Skyscraper's huge HD screen wowing visitors

July 27, 2008 2:20:47 PM PDT
This city best known to tourists for its historical sites and museums has a surprise new high-tech hit that is developing into a must-see attraction: a huge atrium wall in Philadelphia's newest and tallest skyscraper where a cast of dancers and acrobats seem to come to life. "At first it looks like a mural," said Marilyn Overton, who traveled with her husband from the suburbs just to see the wall. "And then all the sudden it's moving."

It's a 25-foot-tall, 2,000-square-foot high-definition LED screen which at times mimics the wood-paneled wall of the main lobby of the Comcast Center, which opened in June.

Mostly by word of mouth, the enormous video installation has been drawing a growing stream of visitors to the 975-foot tower, which owner Liberty Property Trust is hoping will become a destination a la New York's Rockefeller Center.

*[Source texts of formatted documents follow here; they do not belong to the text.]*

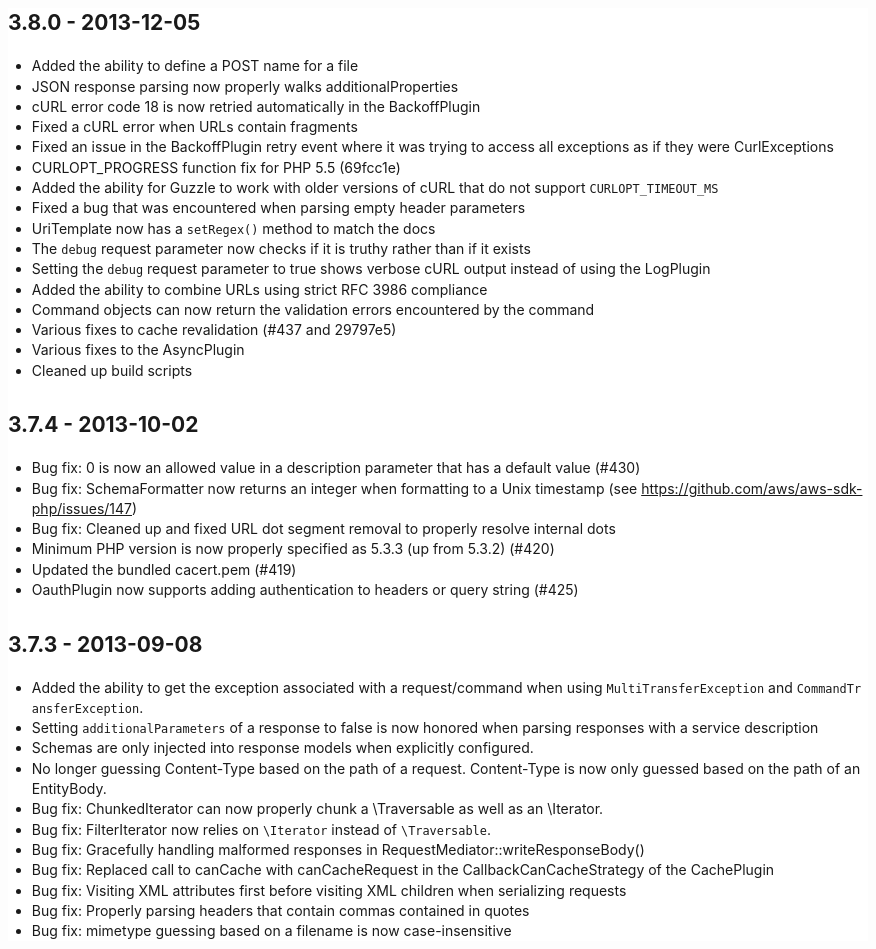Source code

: ## 3.8.0 - 2013-12-05

* Added the ability to define a POST name for a file
* JSON response parsing now properly walks additionalProperties
* cURL error code 18 is now retried automatically in the BackoffPlugin
* Fixed a cURL error when URLs contain fragments
* Fixed an issue in the BackoffPlugin retry event where it was trying to access all exceptions as if they were
  CurlExceptions
* CURLOPT_PROGRESS function fix for PHP 5.5 (69fcc1e)
* Added the ability for Guzzle to work with older versions of cURL that do not support `CURLOPT_TIMEOUT_MS`
* Fixed a bug that was encountered when parsing empty header parameters
* UriTemplate now has a `setRegex()` method to match the docs
* The `debug` request parameter now checks if it is truthy rather than if it exists
* Setting the `debug` request parameter to true shows verbose cURL output instead of using the LogPlugin
* Added the ability to combine URLs using strict RFC 3986 compliance
* Command objects can now return the validation errors encountered by the command
* Various fixes to cache revalidation (#437 and 29797e5)
* Various fixes to the AsyncPlugin
* Cleaned up build scripts

## 3.7.4 - 2013-10-02

* Bug fix: 0 is now an allowed value in a description parameter that has a default value (#430)
* Bug fix: SchemaFormatter now returns an integer when formatting to a Unix timestamp
  (see https://github.com/aws/aws-sdk-php/issues/147)
* Bug fix: Cleaned up and fixed URL dot segment removal to properly resolve internal dots
* Minimum PHP version is now properly specified as 5.3.3 (up from 5.3.2) (#420)
* Updated the bundled cacert.pem (#419)
* OauthPlugin now supports adding authentication to headers or query string (#425)

## 3.7.3 - 2013-09-08

* Added the ability to get the exception associated with a request/command when using `MultiTransferException` and
  `CommandTransferException`.
* Setting `additionalParameters` of a response to false is now honored when parsing responses with a service description
* Schemas are only injected into response models when explicitly configured.
* No longer guessing Content-Type based on the path of a request. Content-Type is now only guessed based on the path of
  an EntityBody.
* Bug fix: ChunkedIterator can now properly chunk a \Traversable as well as an \Iterator.
* Bug fix: FilterIterator now relies on `\Iterator` instead of `\Traversable`.
* Bug fix: Gracefully handling malformed responses in RequestMediator::writeResponseBody()
* Bug fix: Replaced call to canCache with canCacheRequest in the CallbackCanCacheStrategy of the CachePlugin
* Bug fix: Visiting XML attributes first before visiting XML children when serializing requests
* Bug fix: Properly parsing headers that contain commas contained in quotes
* Bug fix: mimetype guessing based on a filename is now case-insensitive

"We are stunned by the reaction we have gotten," said D'Arcy Rudnay, senior vice president for corporate communications at Comcast, headquartered in the building.

City tourism officials said they added the Comcast Center to their Web site, gophila.com, after both residents and tourists began asking for more information about the attraction.

"I'm sure those people will say, 'OK, I have to do the (Liberty) Bell, Independence Hall, cheesesteaks, the Rocky statue and the Comcast screen,"' said Meryl Levitz, chief executive of the Greater Philadelphia Tourism Marketing Corp.

The video wall has thousands of hours of content to offer at five times the resolution of a typical HD television, from dance routines to vistas of outer space.

Much of the content is Philly-centric, with panoramic views of the city's historical sites. And then there are NASA satellite images of Earth and dancers flying across the screen on giant pencils.

Images of cranes and metal machinery randomly drop down to form a clock whose hands whiz around and gently stop on the correct time - typically prompting lobby visitors to check their own watches.

Liberty Property Trust and Comcast said they wanted the skyscraper to not just change Philadelphia's skyline but also to offer visitors something high-tech - and artsy - in return.

They contracted David Niles and his production engineering company, Niles Creative Group, to design the screen and provide ever-changing content.

Niles, who can sit in his New York-based den and watch people gawk at his masterpiece in real time, said 90 percent of the content incorporates a human element - with dancers, acrobats and actors flitting around the screen.

"It's just amazing how many people come flocking to this thing with smiles on their faces," he said. "To capture the 20-second audience in transit, and get a smile on their face ... is unbelievably rewarding."

Rob Hessler was walking pretty quickly through the building to get to the subway below when the video wall stopped him in his tracks, an experience shared by others coming to the Comcast Center to visit its food court or outdoor cafe.

"It's pretty amazing. I'll probably bring my kids here," Hessler said.

Though there is little in the way of seating in the lobby, many come just to stand and stare at the screen.

"We went for this because we wanted to create something that would be very high-technology in our building that would communicate the high-technology business that we're in," Rudnay said. "When you go into lots of media companies, very often you see televisions in their lobbies - big screens with network content on it. We thought that we wanted to do something more sophisticated than that."

The tower has brought life to a rather dull section of downtown dominated by office buildings, Levitz said.

"And now there are thousands of people coming in to see the wall, shop, to (visit) the cafe, fountain, or just hang around," Niles said.

The screen is fully automated and runs about 18 hours a day, seven days a week.

Niles, with a show-biz background, is constantly creating new material - hoping to have holiday-themed sequences this fall, and updated sports-related content for Philadelphia teams.

"There's a certain thing that people would expect to see up on a screen like that," Niles said. "And we've gone to great lengths to create the unexpected."